---- SOURCE PASSAGE

Secondary Highway 570, commonly referred to as Highway 570, is a secondary highway in the Canadian province of Ontario. Located in Timiskaming District near the continental divide between the Atlantic and Arctic oceans, the highway extends from a junction with Highway 11 north of Kenogami Lake east for 4.4 km to the community of Sesekinika.

== Highway 571 ==

Secondary Highway 571, commonly referred to as Highway 571, is a secondary highway in the Canadian province of Ontario. Located in Timiskaming District, the highway extends from a junction near the midpoint of Highway 562 northerly for 5.8 km to a junction with Highway 11 at Earlton.

== Highway 573 ==

Secondary Highway 573, commonly referred to as Highway 573, is a secondary highway in the Canadian province of Ontario. Its total length is approximately 19.3 km. Its northern terminus is Highway 11, and its southern terminus is at Highway 560 in Charlton.

== Highway 624 ==

Secondary Highway 624, commonly referred to as Highway 624, is a secondary highway in the Canadian province of Ontario. Located within Timiskaming District, the highway spans a distance of 41.8 km from a junction with Highway 11 and Highway 569 in the township of Evanturel to a junction with Highway 66 in Larder Lake, passing through the community of Marter about 10 km north of the south end. Another Highway 624 existed in the mid-to-late 1950s west of Timmins, connecting Highway 616 with Foleyet; Highway 101 eventually assumed this route. The current Highway 624 was assumed on September 15, 1960.

== Highway 640 ==

Secondary Highway 640, commonly referred to as Highway 640, was a secondary highway in the Canadian province of Ontario, which extended for three kilometres from a junction with Highway 571 in Earlton to the Earlton-Timiskaming Regional Airport. It was two lanes wide and paved in its entirety.

== Highway 650 ==

Secondary Highway 650, commonly referred to as Highway 650, is a provincially maintained highway in the Canadian province of Ontario. The highway is 7.6 km in length, connecting Highway 112 in Dane with the now abandoned Adams Mine site. The route was designated in 1964, shortly after the mine opened. It is sparsely travelled, but paved throughout its length.

--------
---- EXERCISE DATA

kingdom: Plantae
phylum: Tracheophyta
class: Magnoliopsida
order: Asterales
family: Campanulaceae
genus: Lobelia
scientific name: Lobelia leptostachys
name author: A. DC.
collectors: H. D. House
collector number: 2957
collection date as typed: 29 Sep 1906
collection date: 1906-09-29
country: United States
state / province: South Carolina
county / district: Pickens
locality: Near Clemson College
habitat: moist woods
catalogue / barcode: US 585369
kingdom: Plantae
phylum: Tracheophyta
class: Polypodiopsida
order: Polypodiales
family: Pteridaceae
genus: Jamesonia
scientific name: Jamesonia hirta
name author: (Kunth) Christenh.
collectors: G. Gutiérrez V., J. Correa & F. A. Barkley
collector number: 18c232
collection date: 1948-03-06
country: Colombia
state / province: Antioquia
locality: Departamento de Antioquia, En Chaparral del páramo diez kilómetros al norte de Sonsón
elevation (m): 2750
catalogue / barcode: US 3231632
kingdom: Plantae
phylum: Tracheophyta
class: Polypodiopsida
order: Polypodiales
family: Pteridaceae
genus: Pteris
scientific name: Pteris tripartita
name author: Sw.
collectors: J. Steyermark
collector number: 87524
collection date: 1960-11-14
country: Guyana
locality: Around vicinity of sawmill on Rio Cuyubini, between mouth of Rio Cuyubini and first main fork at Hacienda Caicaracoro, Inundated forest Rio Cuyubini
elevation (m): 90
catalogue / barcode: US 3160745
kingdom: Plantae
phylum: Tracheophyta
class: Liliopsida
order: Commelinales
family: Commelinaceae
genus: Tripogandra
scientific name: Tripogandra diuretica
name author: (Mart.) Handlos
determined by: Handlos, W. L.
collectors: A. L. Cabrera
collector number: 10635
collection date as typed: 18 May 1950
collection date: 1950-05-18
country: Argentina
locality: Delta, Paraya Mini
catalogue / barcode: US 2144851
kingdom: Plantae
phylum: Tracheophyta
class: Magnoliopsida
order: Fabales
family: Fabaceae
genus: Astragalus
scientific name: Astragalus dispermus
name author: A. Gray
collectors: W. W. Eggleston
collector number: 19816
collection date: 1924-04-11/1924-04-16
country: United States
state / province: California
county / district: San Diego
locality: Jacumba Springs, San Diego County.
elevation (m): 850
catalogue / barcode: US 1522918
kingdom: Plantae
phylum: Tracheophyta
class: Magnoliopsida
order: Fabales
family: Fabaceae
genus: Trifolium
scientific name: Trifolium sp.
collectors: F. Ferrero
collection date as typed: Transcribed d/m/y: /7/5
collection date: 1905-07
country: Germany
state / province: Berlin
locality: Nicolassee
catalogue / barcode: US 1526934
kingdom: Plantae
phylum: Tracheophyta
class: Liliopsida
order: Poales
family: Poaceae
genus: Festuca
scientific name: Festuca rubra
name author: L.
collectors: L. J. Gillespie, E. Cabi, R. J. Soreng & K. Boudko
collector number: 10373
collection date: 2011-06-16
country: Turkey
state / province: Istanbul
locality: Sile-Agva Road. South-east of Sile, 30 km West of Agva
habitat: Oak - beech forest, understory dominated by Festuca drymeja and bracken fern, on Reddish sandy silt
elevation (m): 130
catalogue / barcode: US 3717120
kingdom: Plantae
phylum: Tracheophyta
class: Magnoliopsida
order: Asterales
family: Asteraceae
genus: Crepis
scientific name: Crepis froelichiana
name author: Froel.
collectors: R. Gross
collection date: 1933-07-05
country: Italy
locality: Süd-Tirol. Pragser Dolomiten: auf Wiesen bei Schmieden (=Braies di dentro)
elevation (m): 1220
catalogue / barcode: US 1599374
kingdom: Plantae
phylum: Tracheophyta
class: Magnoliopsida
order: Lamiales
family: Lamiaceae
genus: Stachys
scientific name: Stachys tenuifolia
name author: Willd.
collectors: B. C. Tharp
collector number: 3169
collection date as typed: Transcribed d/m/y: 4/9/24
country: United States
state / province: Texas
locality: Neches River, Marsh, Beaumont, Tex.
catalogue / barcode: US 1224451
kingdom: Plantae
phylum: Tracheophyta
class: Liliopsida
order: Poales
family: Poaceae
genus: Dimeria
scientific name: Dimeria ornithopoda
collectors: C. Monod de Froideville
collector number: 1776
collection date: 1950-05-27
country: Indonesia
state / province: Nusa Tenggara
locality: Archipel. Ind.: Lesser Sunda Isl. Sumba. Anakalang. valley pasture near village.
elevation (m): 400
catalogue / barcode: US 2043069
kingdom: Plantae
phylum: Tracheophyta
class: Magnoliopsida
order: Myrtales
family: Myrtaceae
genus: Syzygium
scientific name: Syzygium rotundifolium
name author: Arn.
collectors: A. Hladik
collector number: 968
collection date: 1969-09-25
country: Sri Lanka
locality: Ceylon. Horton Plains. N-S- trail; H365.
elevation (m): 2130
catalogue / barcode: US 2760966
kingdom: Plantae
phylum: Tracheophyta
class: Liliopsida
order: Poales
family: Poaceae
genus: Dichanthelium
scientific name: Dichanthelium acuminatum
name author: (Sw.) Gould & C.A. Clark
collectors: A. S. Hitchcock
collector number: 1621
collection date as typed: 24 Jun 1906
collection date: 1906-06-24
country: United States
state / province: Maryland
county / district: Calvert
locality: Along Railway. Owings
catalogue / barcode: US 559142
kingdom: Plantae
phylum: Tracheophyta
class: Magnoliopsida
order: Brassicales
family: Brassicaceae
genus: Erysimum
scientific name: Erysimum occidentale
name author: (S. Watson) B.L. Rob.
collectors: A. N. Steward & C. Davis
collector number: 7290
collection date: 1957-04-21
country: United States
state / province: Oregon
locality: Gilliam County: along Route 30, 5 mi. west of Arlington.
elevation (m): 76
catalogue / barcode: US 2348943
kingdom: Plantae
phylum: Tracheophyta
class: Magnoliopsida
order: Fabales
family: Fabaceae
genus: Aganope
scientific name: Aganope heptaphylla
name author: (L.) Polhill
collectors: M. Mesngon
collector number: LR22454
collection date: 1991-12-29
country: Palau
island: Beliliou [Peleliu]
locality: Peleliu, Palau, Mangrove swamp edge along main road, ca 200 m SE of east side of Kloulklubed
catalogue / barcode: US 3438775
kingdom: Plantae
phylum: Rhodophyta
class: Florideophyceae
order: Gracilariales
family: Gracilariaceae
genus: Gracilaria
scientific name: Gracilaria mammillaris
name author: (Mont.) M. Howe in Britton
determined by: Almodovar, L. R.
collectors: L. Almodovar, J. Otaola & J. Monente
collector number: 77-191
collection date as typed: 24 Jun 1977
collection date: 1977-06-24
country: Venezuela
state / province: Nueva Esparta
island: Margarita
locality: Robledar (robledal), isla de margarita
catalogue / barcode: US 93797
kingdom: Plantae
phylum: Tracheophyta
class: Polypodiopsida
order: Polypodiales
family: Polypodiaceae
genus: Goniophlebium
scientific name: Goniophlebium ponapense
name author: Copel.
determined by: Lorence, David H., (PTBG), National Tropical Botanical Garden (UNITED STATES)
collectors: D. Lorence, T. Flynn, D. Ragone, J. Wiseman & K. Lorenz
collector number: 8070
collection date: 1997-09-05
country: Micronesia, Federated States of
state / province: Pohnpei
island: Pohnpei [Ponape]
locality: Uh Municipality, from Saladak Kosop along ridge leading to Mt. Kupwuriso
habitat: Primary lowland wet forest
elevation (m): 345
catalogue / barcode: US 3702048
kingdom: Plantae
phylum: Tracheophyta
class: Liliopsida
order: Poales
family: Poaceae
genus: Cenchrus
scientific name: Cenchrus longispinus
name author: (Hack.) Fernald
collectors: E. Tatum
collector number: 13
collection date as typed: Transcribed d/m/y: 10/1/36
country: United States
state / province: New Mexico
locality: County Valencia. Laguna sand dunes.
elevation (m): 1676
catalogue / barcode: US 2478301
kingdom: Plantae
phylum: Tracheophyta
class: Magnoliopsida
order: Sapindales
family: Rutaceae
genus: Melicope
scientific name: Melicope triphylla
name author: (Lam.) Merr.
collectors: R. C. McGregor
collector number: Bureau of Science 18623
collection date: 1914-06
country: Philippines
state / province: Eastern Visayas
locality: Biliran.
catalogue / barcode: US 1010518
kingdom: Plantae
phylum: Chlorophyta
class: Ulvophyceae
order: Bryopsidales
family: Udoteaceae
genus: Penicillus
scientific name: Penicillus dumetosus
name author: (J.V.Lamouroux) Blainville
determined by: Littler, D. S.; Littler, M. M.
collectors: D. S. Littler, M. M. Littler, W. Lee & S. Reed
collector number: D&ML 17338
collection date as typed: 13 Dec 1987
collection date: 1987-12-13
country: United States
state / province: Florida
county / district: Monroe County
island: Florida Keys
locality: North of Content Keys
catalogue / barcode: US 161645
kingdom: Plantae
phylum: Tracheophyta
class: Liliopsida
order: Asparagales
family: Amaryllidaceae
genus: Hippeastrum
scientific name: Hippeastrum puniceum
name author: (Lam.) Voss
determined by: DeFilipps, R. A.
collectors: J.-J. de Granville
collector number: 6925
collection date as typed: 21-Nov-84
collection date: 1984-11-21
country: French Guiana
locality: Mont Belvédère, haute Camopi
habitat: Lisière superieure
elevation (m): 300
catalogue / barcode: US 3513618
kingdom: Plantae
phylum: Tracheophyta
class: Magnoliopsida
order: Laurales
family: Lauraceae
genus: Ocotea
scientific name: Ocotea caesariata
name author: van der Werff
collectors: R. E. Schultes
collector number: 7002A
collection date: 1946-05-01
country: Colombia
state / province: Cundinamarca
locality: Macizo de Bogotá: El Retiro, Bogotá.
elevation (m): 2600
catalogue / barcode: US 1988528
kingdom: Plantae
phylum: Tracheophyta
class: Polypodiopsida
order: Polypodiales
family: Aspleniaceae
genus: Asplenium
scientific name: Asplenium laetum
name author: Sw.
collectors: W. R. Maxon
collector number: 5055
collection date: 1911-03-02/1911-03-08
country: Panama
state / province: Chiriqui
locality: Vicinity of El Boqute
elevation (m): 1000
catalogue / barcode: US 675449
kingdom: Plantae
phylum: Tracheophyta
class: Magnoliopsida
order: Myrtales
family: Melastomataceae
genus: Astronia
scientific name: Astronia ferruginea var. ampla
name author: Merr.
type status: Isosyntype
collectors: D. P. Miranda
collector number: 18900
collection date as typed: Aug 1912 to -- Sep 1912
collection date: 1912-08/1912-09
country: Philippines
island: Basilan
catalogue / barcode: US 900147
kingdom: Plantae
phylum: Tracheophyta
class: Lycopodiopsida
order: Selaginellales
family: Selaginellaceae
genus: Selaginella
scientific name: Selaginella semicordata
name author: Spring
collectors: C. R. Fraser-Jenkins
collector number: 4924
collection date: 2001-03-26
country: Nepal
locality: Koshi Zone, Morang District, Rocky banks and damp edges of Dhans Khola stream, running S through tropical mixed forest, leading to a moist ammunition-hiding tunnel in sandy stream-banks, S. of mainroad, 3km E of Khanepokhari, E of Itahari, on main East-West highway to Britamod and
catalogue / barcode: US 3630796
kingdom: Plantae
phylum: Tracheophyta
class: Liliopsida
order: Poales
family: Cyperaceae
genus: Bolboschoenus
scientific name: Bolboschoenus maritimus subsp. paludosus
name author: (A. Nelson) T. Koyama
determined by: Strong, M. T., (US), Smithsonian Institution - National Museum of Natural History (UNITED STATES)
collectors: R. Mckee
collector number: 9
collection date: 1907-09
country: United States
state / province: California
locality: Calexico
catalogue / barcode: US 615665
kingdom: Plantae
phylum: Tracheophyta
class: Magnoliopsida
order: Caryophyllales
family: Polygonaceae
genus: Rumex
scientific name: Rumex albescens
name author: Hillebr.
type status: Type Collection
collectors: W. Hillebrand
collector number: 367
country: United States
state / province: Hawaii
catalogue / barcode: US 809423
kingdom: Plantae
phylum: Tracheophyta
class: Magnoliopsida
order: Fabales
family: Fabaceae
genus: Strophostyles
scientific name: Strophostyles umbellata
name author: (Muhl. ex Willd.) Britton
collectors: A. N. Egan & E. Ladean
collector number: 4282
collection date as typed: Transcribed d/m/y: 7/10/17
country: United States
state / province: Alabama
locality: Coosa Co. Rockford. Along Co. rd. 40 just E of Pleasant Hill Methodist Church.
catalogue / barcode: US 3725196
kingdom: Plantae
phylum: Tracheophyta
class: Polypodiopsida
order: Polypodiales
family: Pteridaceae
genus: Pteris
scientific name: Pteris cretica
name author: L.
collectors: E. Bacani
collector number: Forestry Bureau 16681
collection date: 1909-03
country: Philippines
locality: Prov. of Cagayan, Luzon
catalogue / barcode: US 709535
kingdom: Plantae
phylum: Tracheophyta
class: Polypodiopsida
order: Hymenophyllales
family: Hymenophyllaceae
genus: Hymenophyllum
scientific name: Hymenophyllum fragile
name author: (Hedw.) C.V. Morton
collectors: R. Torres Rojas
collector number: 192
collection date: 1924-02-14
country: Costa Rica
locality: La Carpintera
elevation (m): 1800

--------

**EXERCISE DIRECTIONS**:
Transcribe the stretch of the Ontario highway text from "Secondary Highway 571, commonly" through "11 at Earlton.".

**RESULT BELOW**:
Secondary Highway 571, commonly referred to as Highway 571, is a secondary highway in the Canadian province of Ontario. Located in Timiskaming District, the highway extends from a junction near the midpoint of Highway 562 northerly for 5.8 km to a junction with Highway 11 at Earlton.